[Fragment dokumentu]
Pracownia Rady

Opasłe w tomy półki i walające się wszędzie pergaminy. Tutaj trafiają zakończone przygody.
aiwe_database

Re: Pracownia Rady

Nieprzeczytany post autor: aiwe_database »

Loxley przyglądał się chwilę zbierającemu się spod stołu pobratymcowi. Lustrował go uważnie zwracając szczególną uwagę na, najwyraźniej, magiczny ogon. Nie śmiał jednak go skomentować. Poczekał aż popielec usadowi się na krześle i zdecydował się mówić.
- Dobrze wiedzieć, że radni mają tak... wyrafinowane poczucie humoru. A i jak widzę, rozrywki nie są im obce. - Zbliżył się o kilka kroków, rzucając okiem na butelkę. - Wiedzę że jesteś zajęty czymś niezwykle istotnym, więc będę się streszczał. Jestem Loxley Dragonheart i zostałem niedawno mianowany przez Olafa na kowala gildii. Jednak żeby sprawnie wykonywać swoje obowiązki potrzebuje dobrych narzędzi i przestrzeni, których aktualnie w warsztacie brakuje. W związku z tym uważam, ze gildia powinna przekazać nieco funduszy na rozbudowę kuźni. - Sam się lekko zdziwił, słysząc jak zwięźle i rzeczowo przekazał swoje żądania. Po chwili dotarło do niego jednak, że był chyba zbyt bezpośredni jak na pierwszy kontakt z radnym, dodał więc szybko - Proszę. - po czym wpatrywał się w mętne oczy radnego, licząc na szybkie załatwienie interesów.
[/Fragment dokumentu]
▶ **Zadanie do wykonania A**
Zamień „krześle” na „ławie” i przepisz tekst o Pracowni Rady na odcinku od „Nieprzeczytany post autor: aiwe_database” do „zdecydował się mówić.”.
▶ **Zadanie do wykonania B**
Podejmij tekst o Pracowni Rady od miejsca, w którym się kończy, i napisz jego dalszy ciąg.
Materiał pochodzi z innego źródła niż tekst o Pracowni Rady.
[Wykaz wpisów]
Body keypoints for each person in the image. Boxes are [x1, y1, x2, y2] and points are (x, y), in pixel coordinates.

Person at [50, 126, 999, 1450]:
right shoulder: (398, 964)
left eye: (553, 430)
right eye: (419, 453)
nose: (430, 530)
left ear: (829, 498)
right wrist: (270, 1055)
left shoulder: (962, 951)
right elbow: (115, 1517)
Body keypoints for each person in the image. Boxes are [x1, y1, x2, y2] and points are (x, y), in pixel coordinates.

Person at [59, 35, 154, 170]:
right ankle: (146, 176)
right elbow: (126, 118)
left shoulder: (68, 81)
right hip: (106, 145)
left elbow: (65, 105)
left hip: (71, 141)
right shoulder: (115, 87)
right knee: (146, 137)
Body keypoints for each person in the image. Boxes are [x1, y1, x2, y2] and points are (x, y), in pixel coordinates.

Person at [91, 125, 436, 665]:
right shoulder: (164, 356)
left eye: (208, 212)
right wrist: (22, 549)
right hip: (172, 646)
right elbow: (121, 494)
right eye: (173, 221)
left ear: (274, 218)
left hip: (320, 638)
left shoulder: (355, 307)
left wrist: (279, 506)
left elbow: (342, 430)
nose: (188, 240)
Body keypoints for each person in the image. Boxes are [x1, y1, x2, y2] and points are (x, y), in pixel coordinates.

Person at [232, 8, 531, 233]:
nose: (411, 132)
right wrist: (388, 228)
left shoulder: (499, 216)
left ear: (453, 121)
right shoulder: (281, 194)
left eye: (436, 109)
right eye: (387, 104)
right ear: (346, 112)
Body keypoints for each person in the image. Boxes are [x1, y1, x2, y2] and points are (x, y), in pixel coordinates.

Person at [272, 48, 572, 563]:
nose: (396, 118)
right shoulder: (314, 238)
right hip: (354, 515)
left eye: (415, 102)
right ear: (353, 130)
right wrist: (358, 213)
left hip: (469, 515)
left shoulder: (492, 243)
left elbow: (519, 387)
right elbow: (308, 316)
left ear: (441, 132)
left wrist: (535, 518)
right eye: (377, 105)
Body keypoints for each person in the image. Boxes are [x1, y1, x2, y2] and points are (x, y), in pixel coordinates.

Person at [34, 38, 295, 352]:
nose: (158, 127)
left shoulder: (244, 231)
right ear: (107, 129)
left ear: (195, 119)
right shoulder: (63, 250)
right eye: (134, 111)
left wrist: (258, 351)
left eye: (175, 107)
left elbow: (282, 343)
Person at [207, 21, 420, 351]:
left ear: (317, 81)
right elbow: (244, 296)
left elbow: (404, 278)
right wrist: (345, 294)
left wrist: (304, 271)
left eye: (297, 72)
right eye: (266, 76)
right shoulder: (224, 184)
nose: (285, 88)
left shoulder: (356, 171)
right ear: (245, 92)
[/Wykaz wpisów]
▶ **Wynik ćwiczenia A**
Nieprzeczytany post autor: aiwe_database »

Loxley przyglądał się chwilę zbierającemu się spod stołu pobratymcowi. Lustrował go uważnie zwracając szczególną uwagę na, najwyraźniej, magiczny ogon. Nie śmiał jednak go skomentować. Poczekał aż popielec usadowi się na ławie i zdecydował się mówić.

▶ **Wynik ćwiczenia B**
aiwe_database

Re: Pracownia Rady

Nieprzeczytany post autor: aiwe_database »

Popielec niestety nie znalazł nic w butelce. Chwile mamrocąc pod nosem starał się przetrawić kierowane do niego słowa. Po chwili machnął łapą i wskazał na miejsce przed biurkiem, samemu wstając. Podszedł, a raczej poczłapał do szafy i wyciągnął przepastny tom. Trzymając go pod pachą, wrócił na miejsce i usiadł kładąc księgę na blacie. - Wyrafinowane poczucie humoru. wymamrotał przecierając powieki. - Dobra! Zacznijmy jeszcze raz. stwierdził nagle klepiąc się po twarzy. - Czego Ty Popielcze potrzebujesz? zapytał i zaraz sprecyzował - Znaczy rozumiem, że miejsca i narzędzi, ale dokładniej proszę. Masz już na oku jakiś fragment siedziby do zagospodarowania i jakie narzędzia planujesz sprowadzić? Te od Nornów, którymi dysponuje Olaf, Ci się nie podobają?
aiwe_database

Re: Pracownia Rady

Nieprzeczytany post autor: aiwe_database »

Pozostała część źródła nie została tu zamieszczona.